Consent-first, local-first, aggregate-only

Real-data participation is bound by architecture, not just policy. The principles below are requirements for any submission that uses longitudinal passive-observation data.

Consent-first

Every target is a consenting participant with a specific, revocable purpose. Derived, consented artifacts only — never raw bystander media.

Federated & local-first

Local processing and open-source implementations are valuable mitigations. Data stays with the target where feasible; the protocol travels to the data.

Aggregate-only reporting

Results are reported as aggregate skill, calibration, and specificity statistics — never as a reconstructable record of an individual.

Local and federated processing reduces exposure but is incomplete against bystander consent, purpose drift, and derived-inference risk. It is a mitigation, not a solution.

Bystander and third-party consent

First-person capture records people who never opted in. A target consents; the colleague, family member, or stranger in frame does not. The framework names this risk explicitly rather than treating it as a deployment detail.

Risks the framework names

  • Bystander consent — people near the system become data subjects without agreeing
  • Third-party exposure — a target's records reveal information about others
  • Purpose drift — meeting notes quietly become behavioural prediction
  • Deletion ambiguity — erasing media may not erase the derived layers
  • Searchability — a forgotten remark becomes a queryable record
  • Power asymmetry — a memory can be interrogated by whoever holds power over the target
  • Inference leakage — goals and vulnerabilities surface through accumulation, not any single record

Beneficial uses, held in balance

  • Accessibility — support for people whose needs current tools do not meet
  • Memory support — recall assistance for those who benefit from it
  • Productivity — lower-friction capture and follow-through on one's own commitments
  • Care coordination — continuity across caregivers with consent
  • Personal knowledge management — a person's own record, under their control
  • Safety — accountability and situational support where warranted

These beneficial uses are real. Naming them does not weaken the risks above, and naming the risks does not deny the benefits — both hold at once, which is why the two are kept side by side.

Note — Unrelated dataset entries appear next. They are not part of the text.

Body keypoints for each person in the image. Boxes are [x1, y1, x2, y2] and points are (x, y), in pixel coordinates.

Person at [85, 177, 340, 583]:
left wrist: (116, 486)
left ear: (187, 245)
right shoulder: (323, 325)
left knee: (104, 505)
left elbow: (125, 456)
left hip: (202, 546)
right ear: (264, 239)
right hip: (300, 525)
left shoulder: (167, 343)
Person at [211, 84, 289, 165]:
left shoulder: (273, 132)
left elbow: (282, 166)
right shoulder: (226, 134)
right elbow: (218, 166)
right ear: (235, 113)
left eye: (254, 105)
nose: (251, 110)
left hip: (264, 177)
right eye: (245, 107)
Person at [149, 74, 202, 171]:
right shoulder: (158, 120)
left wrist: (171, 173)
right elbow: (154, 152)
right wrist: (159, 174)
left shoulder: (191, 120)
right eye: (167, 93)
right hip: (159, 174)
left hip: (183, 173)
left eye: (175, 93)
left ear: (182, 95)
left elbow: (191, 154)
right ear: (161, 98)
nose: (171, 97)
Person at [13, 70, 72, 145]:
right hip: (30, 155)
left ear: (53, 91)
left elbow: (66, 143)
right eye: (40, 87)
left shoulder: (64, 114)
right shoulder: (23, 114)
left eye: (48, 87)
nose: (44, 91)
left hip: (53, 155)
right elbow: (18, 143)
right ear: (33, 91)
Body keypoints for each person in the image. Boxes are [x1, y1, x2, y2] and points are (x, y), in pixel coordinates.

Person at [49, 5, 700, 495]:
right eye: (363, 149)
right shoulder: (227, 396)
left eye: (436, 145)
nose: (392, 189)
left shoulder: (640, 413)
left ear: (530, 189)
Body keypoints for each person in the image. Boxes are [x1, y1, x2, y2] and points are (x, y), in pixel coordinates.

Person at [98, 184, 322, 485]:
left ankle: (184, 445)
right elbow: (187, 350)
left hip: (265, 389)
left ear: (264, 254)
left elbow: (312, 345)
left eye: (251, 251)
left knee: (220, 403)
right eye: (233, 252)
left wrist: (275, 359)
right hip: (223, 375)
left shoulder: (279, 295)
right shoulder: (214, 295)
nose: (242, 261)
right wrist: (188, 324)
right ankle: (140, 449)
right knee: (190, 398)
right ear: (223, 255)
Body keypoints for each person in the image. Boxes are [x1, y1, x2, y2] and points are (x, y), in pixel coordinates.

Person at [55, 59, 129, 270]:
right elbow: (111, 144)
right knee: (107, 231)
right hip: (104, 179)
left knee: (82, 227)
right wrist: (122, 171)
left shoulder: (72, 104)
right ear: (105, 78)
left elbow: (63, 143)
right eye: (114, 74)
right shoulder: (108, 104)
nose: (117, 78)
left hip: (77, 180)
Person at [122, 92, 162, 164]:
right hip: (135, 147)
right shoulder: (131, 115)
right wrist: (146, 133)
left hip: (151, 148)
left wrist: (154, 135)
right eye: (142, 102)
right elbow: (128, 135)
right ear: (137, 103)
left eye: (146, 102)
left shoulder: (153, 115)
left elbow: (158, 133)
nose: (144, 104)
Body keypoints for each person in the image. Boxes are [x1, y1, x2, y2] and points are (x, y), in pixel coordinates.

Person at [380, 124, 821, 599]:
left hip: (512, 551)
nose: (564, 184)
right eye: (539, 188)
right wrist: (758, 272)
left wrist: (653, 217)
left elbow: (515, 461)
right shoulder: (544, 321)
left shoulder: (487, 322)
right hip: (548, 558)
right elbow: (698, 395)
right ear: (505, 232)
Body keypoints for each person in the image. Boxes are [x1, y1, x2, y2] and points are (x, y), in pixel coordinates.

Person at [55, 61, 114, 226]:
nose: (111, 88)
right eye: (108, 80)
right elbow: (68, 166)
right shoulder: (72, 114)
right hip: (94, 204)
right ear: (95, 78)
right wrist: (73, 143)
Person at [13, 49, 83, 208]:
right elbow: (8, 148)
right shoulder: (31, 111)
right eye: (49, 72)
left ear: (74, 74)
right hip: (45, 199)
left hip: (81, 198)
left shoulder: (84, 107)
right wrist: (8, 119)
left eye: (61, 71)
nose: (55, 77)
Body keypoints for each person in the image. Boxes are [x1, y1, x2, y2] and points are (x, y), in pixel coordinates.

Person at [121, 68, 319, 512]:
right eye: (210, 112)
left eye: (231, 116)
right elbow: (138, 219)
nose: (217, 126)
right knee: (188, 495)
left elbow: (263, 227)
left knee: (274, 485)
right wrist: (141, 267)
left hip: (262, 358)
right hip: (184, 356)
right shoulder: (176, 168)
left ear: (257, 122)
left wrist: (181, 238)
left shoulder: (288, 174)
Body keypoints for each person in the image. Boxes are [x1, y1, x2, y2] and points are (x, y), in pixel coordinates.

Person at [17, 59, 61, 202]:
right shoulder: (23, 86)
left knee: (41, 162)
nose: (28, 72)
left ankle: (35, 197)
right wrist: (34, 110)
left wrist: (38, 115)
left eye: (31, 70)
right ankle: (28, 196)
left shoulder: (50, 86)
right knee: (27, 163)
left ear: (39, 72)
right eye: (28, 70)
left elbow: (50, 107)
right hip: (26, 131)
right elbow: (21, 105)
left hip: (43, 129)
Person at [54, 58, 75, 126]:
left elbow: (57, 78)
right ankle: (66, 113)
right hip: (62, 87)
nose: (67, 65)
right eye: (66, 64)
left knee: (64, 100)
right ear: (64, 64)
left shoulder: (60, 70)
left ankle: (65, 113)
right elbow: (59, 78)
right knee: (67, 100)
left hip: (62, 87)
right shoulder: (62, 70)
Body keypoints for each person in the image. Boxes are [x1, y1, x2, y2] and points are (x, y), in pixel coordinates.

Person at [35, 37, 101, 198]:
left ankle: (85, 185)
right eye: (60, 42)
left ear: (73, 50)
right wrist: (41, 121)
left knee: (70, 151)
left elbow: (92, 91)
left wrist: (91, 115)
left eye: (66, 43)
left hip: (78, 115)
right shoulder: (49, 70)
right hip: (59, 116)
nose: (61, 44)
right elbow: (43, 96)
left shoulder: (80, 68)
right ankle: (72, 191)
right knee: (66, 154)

No raw public first-person dataset in v1.0

Version 1.0 ships the protocol, a minimal synthetic harness, and the submission specification. It does not release a public raw first-person dataset, and no human pilot has run.

There are no empirical results, no real leaderboard, no official submissions, and no cross-domain validation in v1.0. Any illustrative rows shown elsewhere on this site are mock baselines. A frozen private split and a first consented federated pilot are planned for a later version, gated on the governance requirements above.

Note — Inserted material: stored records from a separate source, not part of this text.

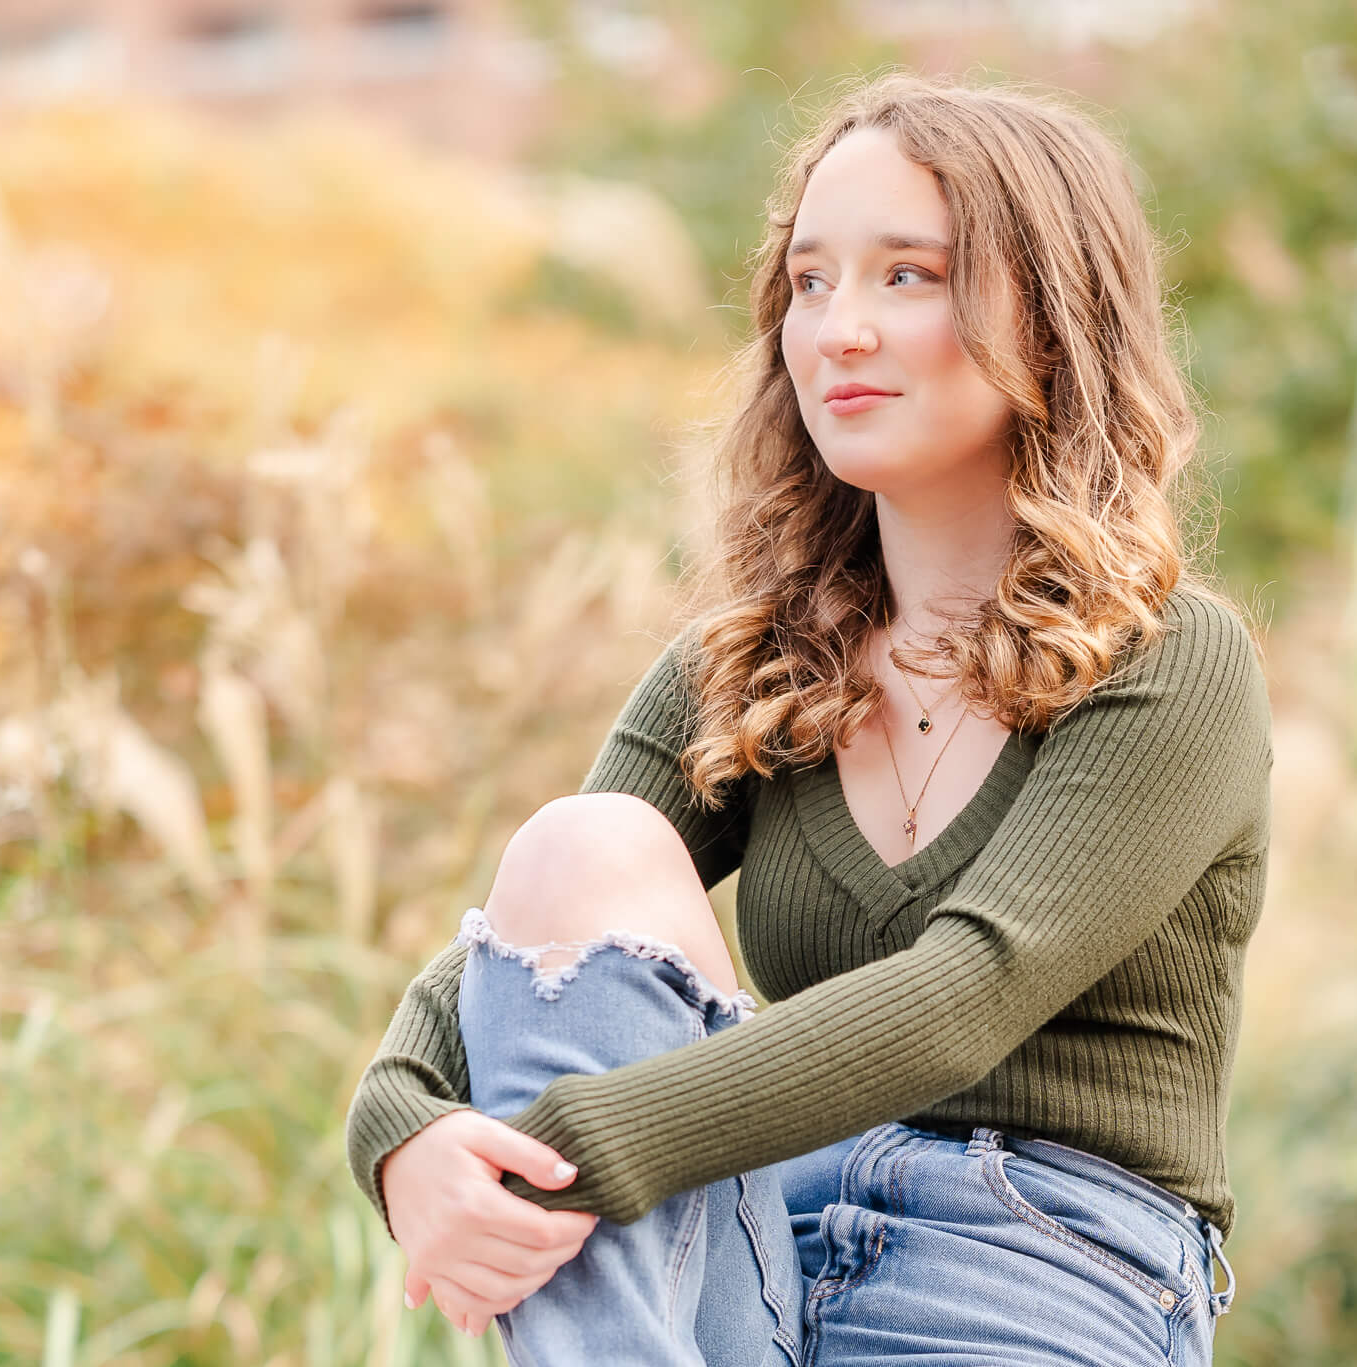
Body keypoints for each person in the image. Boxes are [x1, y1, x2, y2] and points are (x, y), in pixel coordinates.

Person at [345, 70, 1271, 1366]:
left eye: (908, 275)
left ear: (1053, 317)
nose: (838, 328)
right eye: (811, 281)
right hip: (756, 1239)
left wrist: (560, 1154)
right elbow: (520, 951)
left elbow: (963, 999)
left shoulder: (1169, 664)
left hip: (1035, 1259)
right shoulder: (756, 661)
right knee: (580, 844)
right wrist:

Benchmark validity is not deployment legitimacy

A TargetSpace score certifies one thing: calibrated prospective predictive skill on sealed, externally resolved outcomes. It measures whether a forecast beat the population prior and the target's own routine, stayed calibrated, and collapsed under target permutation. That is all it certifies.

Benchmark validity is not deployment legitimacy — a high score is no licence to act on, manipulate, surveil, or infer the inner life of a person.

A high score certifies target-specific predictive skill only. It is not evidence of understanding, inner life, or causation, and it confers no permission to act on a person. Whether a capable system may be deployed — and under what consent, oversight, and recourse — is a separate question the benchmark deliberately does not answer.